Part 2: What are the different types Of Attention Mechanisms? | Glue Labs

Post

editor-img
Glue Labs
Oct 28, 2022

Part 2: What are the different types Of Attention Mechanisms?

In our last post, we explored generalised and self-attention. So now let's move forward and learn about more types of attention mechanisms.

(In case you missed part 1)

3. Multi-Head Attention

Multi-head attention is a transformer model of attention mechanism. When the attention module repeats its computations over several iterations, each computation forms parallel layers known as attention heads.

Each separate head independently passes the input sequence and corresponding output sequence element through a separate head.

A final attention score is produced by combining attention scores at each head so that every nuance of the input sequence is taken into consideration.

4. Additive Attention

This type of attention is also known as the Bahdanau attention mechanism. It makes use of attention alignment scores based on a number of factors.

These alignment scores are calculated at different points in a neural network.

Source or input sequence words are correlated with target or output sequence words but not to an exact degree.

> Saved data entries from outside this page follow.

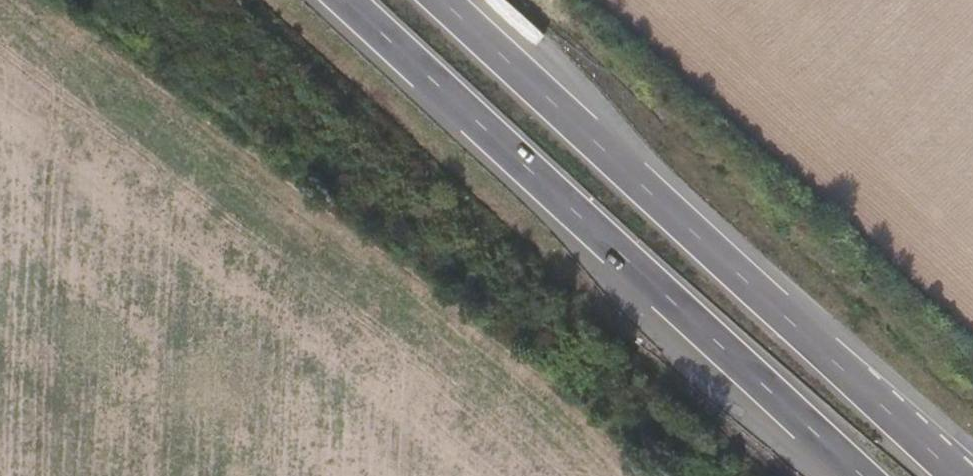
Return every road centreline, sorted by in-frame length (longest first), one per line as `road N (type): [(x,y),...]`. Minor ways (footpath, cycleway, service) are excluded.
road 1 (trunk): [(334,0),(851,475)]
road 2 (trunk): [(957,475),(443,0)]

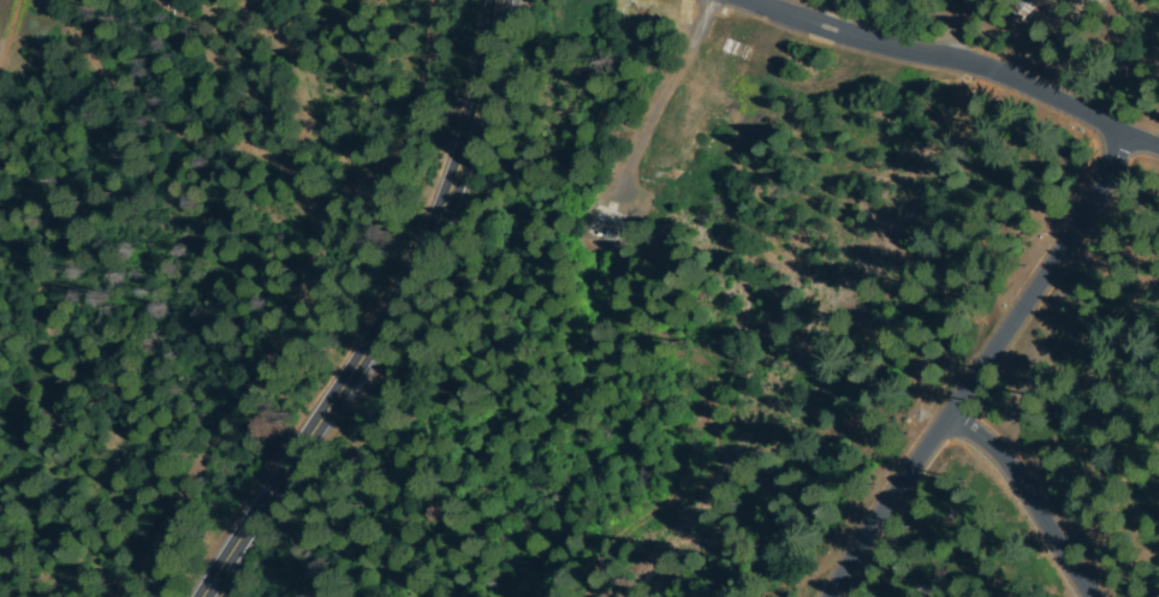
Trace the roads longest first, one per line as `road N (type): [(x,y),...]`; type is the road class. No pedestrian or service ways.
road 1 (secondary): [(208,596),(433,247),(456,191),(501,0)]
road 2 (residential): [(1131,133),(983,354),(949,428),(828,596)]
road 3 (residential): [(1158,143),(982,66),(804,25),(742,0)]
road 4 (residential): [(949,428),(998,450),(1020,472),(1097,596)]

This correlation takes into account all hidden states, and the final alignment score is the summation of the matrix of alignment scores.

5. Global Attention

This type of attention mechanism is also referred to as the Luong mechanism. This is a multiplicative attention model, which is an improvement over the Bahdanau model.

In situations where neural machine translations are required, the Luong model can either attend to all source words or predict the target sentence, thereby attending to a smaller subset of words.

While both the global and local attention models are equally viable, the context vectors used in each method tend to differ.